[MATERIAL PROVIDED — start]

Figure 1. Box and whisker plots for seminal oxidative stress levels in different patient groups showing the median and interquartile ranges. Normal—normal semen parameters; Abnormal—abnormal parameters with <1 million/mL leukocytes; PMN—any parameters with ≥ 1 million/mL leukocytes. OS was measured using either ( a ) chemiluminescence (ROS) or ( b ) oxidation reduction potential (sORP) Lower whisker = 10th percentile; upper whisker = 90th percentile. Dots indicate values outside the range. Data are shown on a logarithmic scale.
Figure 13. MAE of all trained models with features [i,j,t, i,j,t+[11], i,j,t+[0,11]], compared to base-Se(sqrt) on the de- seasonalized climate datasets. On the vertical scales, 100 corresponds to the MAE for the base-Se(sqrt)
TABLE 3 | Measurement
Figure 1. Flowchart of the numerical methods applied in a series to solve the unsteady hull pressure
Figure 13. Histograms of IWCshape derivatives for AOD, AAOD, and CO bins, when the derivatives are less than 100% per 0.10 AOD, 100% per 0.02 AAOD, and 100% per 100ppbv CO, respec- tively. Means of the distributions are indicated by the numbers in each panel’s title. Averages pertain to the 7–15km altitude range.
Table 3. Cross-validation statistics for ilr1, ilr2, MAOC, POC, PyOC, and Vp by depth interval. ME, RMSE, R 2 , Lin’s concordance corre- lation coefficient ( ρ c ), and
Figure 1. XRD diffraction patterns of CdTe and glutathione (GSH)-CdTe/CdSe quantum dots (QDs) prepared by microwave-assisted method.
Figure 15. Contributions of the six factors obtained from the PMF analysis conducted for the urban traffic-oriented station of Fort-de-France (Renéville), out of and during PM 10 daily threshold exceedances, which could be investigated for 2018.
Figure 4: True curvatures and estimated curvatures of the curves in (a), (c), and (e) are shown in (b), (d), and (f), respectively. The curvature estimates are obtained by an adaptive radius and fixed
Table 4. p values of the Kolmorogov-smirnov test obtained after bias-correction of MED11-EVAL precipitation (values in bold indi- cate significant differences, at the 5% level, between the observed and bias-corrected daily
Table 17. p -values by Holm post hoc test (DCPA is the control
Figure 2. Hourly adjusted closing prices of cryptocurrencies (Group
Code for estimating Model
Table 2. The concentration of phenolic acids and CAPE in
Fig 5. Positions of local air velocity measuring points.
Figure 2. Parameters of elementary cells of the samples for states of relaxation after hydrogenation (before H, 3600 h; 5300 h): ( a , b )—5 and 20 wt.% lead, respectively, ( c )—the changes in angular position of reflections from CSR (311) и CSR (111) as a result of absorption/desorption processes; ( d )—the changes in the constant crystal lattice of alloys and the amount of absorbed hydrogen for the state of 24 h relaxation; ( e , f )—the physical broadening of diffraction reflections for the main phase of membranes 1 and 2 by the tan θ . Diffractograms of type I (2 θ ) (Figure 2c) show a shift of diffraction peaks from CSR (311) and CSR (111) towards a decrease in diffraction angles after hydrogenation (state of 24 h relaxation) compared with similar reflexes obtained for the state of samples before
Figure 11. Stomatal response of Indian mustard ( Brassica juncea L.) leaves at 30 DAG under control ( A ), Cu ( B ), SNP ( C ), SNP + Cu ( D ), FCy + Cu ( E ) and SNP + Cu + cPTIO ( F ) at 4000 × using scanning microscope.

[MATERIAL PROVIDED — finish]

ACTIVITY -
For the word "control", count how many lines of the entries contain it; give the number and nothing more.

SOLUTION TO THIS TASK -
2